(Entrées d'éléments encadrés)
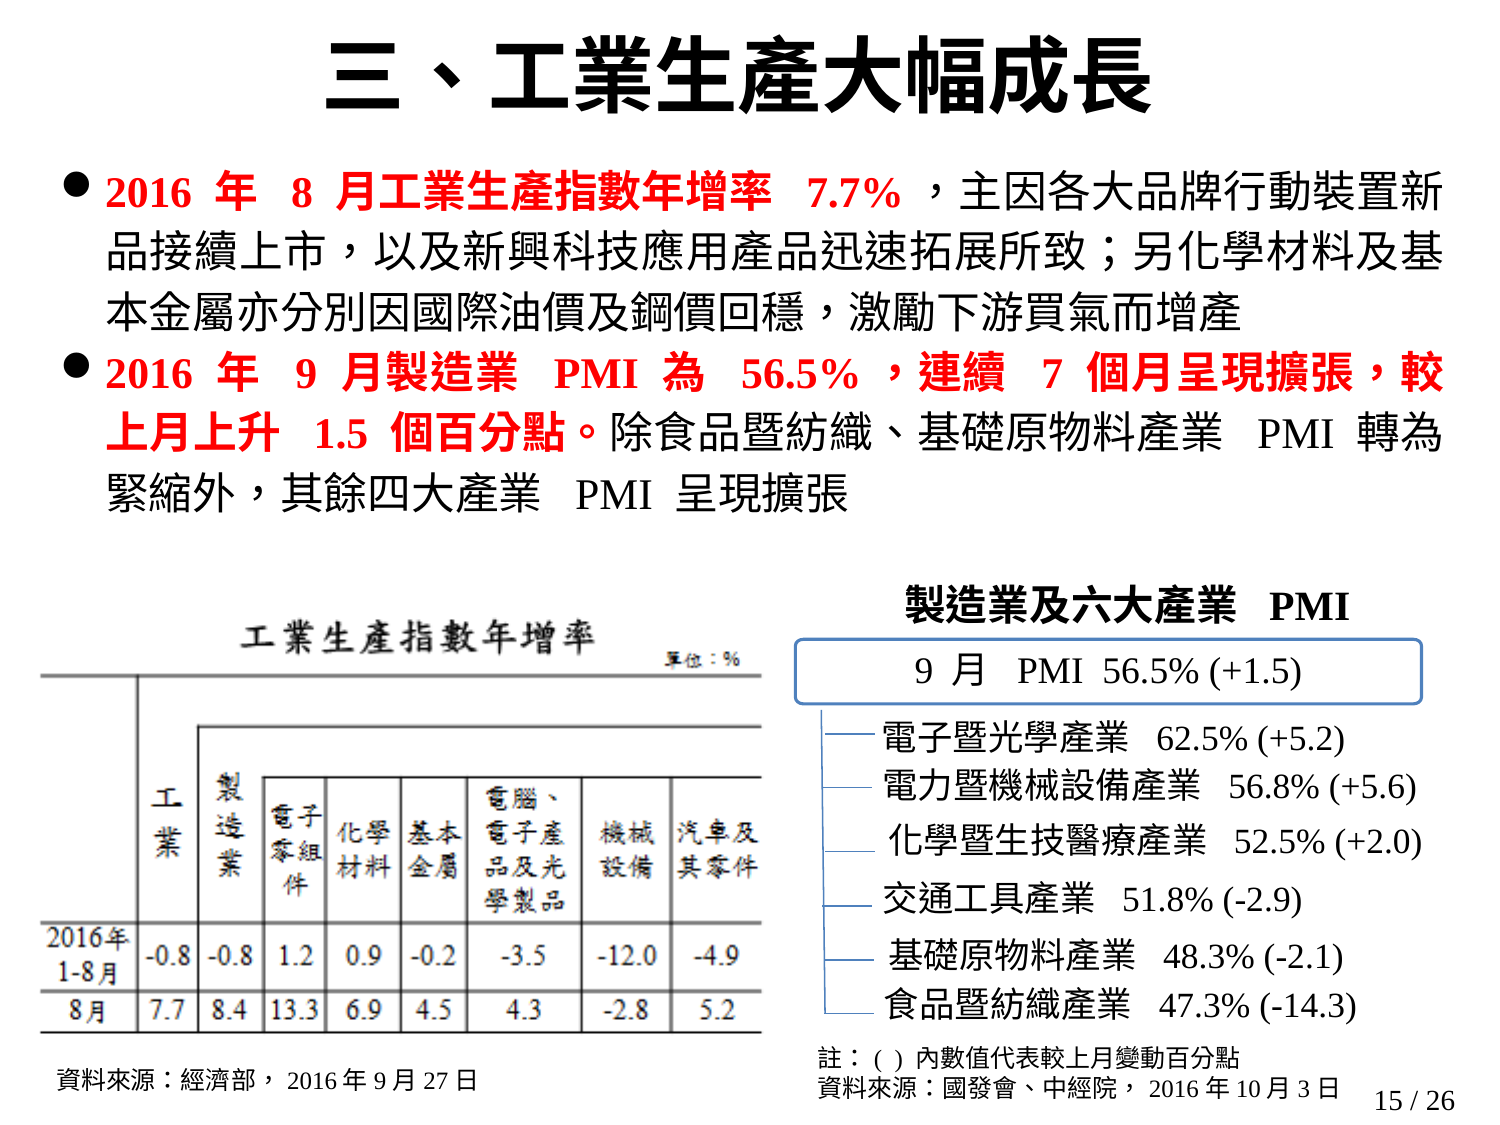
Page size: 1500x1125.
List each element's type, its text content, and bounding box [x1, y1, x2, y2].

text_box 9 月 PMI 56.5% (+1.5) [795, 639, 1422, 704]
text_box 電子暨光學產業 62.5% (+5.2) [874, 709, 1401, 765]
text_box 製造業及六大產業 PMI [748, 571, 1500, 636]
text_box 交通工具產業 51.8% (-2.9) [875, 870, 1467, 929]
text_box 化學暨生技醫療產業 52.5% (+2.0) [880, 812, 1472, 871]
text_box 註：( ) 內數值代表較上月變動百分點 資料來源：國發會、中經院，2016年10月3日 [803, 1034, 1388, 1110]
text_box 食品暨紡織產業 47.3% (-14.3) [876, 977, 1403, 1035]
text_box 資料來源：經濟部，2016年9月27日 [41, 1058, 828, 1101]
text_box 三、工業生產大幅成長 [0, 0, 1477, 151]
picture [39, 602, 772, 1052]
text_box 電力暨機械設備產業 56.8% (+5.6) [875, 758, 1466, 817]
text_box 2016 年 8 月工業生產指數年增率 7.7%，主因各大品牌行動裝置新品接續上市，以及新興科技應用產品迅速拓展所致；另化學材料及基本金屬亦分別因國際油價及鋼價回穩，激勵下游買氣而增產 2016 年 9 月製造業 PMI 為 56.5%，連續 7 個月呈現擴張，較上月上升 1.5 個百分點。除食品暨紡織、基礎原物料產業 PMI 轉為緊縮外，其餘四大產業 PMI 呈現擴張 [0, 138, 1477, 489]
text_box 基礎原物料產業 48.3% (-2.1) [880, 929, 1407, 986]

▶ [Tâche à traiter]:
Citez sans modification les lignes du listing allant de celle qui contient "text_box 9 月" jusqu'à celle qui contient "text_box 註：( )", ces deux lignes comprises.

▶ [Réponse]:
text_box 9 月 PMI 56.5% (+1.5) [795, 639, 1422, 704]
text_box 電子暨光學產業 62.5% (+5.2) [874, 709, 1401, 765]
text_box 製造業及六大產業 PMI [748, 571, 1500, 636]
text_box 交通工具產業 51.8% (-2.9) [875, 870, 1467, 929]
text_box 化學暨生技醫療產業 52.5% (+2.0) [880, 812, 1472, 871]
text_box 註：( ) 內數值代表較上月變動百分點 資料來源：國發會、中經院，2016年10月3日 [803, 1034, 1388, 1110]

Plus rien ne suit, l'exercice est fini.